Introduction
Tom Roney -- troney@ncsa.edu
- Manage monitoring environment for production systems
- Collaborate on the development of a
monitoring environment for the TeraGrid,
the Alliance Technology Grid, and grid-testbed systems
With this in mind . . .
- To successfully deploy grid production systems,
the support facilities must be given sufficient
tools and interfaces to allow around-the-clock
support by operations crews . . . .
- Because a grid is composed of autonomous entities,
no one will have access to all the information
necessary to debug a problem.

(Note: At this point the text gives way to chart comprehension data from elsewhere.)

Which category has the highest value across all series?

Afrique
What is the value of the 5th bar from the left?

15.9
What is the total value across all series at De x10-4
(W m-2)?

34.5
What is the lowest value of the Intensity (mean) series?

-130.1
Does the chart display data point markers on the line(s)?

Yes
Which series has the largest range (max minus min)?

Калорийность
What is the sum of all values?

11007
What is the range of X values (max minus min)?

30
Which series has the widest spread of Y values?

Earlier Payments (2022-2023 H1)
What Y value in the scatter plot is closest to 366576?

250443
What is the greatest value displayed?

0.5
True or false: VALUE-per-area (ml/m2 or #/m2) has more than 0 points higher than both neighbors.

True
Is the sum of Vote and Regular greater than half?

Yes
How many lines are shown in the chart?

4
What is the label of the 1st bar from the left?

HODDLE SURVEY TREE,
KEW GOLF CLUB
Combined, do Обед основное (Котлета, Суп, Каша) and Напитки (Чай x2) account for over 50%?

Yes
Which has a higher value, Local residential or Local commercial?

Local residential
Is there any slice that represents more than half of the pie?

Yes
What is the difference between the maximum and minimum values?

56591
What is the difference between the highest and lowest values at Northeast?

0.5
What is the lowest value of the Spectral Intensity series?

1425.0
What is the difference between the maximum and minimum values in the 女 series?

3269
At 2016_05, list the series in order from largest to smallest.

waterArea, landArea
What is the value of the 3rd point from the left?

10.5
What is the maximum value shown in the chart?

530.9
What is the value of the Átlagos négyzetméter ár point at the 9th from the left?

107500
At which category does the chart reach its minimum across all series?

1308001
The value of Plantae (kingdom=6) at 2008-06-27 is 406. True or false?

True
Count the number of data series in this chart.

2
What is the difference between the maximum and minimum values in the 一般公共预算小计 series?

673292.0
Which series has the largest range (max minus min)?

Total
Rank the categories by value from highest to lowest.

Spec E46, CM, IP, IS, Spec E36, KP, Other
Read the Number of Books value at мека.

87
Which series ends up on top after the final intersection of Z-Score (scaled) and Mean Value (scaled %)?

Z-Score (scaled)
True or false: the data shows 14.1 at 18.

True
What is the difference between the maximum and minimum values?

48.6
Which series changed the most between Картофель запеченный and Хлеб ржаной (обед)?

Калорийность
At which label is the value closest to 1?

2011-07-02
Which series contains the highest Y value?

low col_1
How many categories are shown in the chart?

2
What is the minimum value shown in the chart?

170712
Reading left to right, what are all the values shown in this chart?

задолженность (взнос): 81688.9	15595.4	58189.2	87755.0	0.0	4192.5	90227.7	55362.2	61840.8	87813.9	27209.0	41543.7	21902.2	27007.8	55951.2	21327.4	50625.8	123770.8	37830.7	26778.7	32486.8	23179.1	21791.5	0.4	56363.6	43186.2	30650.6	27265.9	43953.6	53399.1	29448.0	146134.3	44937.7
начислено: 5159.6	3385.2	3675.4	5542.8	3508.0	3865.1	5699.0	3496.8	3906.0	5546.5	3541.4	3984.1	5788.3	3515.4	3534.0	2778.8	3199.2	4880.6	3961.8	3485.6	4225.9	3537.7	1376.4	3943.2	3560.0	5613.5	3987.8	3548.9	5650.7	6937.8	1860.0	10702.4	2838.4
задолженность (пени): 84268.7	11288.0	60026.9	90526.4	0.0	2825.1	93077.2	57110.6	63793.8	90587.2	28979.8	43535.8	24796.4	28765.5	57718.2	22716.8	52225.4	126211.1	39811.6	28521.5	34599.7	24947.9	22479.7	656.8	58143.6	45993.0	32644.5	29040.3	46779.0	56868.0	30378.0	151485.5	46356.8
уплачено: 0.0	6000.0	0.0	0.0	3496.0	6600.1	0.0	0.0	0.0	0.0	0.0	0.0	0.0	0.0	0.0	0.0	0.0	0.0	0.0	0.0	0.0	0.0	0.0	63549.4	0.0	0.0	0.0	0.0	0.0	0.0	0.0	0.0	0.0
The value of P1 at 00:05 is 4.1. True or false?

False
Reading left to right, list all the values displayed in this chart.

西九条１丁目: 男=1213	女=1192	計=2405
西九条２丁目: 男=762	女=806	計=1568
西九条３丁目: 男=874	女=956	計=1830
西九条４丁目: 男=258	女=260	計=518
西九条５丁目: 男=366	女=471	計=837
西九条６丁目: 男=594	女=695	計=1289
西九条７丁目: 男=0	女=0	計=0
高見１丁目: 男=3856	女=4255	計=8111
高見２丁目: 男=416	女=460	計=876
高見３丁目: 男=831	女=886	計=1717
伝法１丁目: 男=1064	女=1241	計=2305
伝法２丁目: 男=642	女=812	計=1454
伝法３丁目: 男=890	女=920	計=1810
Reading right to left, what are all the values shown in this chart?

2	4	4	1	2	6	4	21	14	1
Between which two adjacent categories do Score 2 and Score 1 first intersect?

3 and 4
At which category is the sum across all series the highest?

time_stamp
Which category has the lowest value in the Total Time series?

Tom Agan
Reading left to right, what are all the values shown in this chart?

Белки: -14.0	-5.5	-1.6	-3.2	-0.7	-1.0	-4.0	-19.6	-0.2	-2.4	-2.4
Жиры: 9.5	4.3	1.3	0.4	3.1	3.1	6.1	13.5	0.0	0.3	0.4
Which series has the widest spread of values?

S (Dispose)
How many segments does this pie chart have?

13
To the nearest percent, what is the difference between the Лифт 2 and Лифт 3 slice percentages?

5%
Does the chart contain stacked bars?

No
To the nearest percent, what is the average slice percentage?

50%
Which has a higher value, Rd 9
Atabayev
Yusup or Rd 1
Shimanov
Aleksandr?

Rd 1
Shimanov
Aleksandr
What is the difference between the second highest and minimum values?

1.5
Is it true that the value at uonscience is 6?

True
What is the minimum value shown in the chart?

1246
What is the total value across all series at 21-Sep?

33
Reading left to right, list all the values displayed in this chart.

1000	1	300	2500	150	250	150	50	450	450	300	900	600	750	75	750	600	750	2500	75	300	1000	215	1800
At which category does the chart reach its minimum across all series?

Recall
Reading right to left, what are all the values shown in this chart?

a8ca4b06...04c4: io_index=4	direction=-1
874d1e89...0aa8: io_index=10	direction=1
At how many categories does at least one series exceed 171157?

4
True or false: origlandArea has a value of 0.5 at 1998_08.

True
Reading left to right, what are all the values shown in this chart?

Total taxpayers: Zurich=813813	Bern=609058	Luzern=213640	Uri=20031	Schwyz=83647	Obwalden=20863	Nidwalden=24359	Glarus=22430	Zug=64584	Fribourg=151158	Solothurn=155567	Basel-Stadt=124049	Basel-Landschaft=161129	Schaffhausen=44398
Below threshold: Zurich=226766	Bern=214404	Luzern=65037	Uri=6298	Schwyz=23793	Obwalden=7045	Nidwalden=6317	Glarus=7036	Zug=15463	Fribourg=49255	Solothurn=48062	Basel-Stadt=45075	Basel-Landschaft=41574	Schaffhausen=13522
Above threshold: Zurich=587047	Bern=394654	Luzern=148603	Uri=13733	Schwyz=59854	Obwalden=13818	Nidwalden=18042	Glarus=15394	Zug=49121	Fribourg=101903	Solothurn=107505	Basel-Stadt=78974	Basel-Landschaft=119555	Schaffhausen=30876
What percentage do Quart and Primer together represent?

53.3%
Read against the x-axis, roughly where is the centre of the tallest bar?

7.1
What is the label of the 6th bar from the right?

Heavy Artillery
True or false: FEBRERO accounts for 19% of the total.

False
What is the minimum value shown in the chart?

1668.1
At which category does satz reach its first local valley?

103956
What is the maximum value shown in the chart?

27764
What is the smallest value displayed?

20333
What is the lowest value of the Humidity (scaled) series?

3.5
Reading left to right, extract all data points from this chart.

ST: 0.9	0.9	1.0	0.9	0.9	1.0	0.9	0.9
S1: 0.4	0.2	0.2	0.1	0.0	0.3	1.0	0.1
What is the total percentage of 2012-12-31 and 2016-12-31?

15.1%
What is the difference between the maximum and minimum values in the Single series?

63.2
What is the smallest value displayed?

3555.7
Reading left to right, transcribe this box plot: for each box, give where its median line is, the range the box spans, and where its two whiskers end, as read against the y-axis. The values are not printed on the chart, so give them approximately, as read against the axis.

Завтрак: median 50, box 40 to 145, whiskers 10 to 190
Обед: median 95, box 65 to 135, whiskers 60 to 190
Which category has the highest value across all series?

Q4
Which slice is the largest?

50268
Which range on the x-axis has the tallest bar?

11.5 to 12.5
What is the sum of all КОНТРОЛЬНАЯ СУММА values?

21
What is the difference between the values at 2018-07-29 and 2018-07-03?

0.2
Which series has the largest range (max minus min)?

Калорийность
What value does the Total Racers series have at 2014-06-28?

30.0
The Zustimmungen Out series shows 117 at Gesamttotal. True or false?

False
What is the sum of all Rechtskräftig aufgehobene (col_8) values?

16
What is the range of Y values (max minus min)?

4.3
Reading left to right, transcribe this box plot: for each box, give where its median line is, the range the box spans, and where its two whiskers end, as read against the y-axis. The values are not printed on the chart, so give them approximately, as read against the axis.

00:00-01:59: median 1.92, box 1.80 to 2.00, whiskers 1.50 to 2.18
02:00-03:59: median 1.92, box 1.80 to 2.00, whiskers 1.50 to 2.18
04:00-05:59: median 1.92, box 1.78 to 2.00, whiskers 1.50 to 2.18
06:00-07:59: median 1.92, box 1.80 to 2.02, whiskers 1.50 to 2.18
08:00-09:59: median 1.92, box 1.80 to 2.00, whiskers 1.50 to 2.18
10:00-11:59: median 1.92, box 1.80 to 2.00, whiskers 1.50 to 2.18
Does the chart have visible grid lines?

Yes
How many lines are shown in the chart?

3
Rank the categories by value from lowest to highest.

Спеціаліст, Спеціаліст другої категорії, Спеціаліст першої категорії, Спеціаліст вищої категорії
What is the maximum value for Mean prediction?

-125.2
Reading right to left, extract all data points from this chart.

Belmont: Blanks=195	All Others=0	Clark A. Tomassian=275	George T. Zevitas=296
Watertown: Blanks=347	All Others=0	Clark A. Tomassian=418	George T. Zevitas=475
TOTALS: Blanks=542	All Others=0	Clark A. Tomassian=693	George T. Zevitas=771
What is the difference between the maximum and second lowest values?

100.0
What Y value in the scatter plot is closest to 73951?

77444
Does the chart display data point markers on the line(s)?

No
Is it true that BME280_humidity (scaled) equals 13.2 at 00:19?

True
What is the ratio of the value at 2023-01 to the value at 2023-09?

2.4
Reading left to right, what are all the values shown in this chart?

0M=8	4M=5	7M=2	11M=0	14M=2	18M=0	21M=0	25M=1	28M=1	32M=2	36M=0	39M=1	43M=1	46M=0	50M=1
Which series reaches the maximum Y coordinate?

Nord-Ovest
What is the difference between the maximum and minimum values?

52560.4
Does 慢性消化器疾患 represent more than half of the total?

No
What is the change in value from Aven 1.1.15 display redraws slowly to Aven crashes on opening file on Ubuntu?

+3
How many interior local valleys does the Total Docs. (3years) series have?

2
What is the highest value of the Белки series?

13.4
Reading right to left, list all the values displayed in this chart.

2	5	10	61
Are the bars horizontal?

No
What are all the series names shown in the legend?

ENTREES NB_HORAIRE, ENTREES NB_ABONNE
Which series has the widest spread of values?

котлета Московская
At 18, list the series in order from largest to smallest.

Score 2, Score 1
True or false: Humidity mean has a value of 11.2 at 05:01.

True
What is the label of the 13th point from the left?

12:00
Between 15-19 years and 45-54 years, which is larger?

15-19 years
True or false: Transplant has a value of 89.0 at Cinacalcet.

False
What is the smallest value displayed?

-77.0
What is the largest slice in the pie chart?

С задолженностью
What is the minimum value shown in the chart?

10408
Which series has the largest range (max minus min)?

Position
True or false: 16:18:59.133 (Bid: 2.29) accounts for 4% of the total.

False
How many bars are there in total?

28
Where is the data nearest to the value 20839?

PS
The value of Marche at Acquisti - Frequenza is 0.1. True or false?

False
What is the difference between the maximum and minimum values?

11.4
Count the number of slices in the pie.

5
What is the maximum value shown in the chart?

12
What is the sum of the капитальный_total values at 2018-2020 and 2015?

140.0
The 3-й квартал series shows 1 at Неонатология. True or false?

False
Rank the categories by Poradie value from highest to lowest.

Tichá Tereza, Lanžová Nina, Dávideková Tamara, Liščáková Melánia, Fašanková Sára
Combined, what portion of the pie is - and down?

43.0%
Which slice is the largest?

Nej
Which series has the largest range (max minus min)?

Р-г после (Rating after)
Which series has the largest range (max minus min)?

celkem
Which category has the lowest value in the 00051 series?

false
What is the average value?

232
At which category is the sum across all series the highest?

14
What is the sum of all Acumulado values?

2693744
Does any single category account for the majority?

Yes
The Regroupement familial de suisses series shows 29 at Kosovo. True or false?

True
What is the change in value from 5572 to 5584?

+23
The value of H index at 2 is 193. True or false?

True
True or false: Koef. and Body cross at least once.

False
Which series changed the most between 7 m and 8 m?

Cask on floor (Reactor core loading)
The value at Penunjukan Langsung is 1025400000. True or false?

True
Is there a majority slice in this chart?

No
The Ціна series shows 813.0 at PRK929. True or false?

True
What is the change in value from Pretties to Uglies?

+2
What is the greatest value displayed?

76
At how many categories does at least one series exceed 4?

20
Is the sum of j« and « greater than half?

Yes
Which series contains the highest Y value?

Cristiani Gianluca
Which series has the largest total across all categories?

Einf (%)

A variety of error
management schemes must all be undertaken at once.
- Fully automating fault detection and analysis
is outside the scope of anything that can
realistically be implemented in the forseeable
future.
Troubleshooting: An Operations Perspective
- Brief look back
- Where we are today
- What we might expect
Brief look back
- One or two supercomputers
and a few file servers
- Four or five operators per shift (3)
365 days per year
- All monitoring was done manually
- "Automated response"
meant that the admin took care of it
Where we are today
- Hundreds of systems
- One or two operators per shift (3)
365 days per year
- All monitoring is done by tools
- "Automated response"
means what it says
Where we are today
- ? X # support people beyond operator
do we now have
- Operators often handle alarms
by assignment to groups
- Very little automation
(before, at, beyond the operator)
Where we are today
- Complexity of event management
even at local level
- 24x7 grid-site to manage alarms
even at remote sites
- Added dimension of a more global
grid operation
What we might expect
- More complexity
- More 24x7 grid-site operations
- More 24x7 grid-operation sites
What we might expect
- Overview with drill-down capabilities
- Relational views (fabric, service, application)
- Text messages with options for handling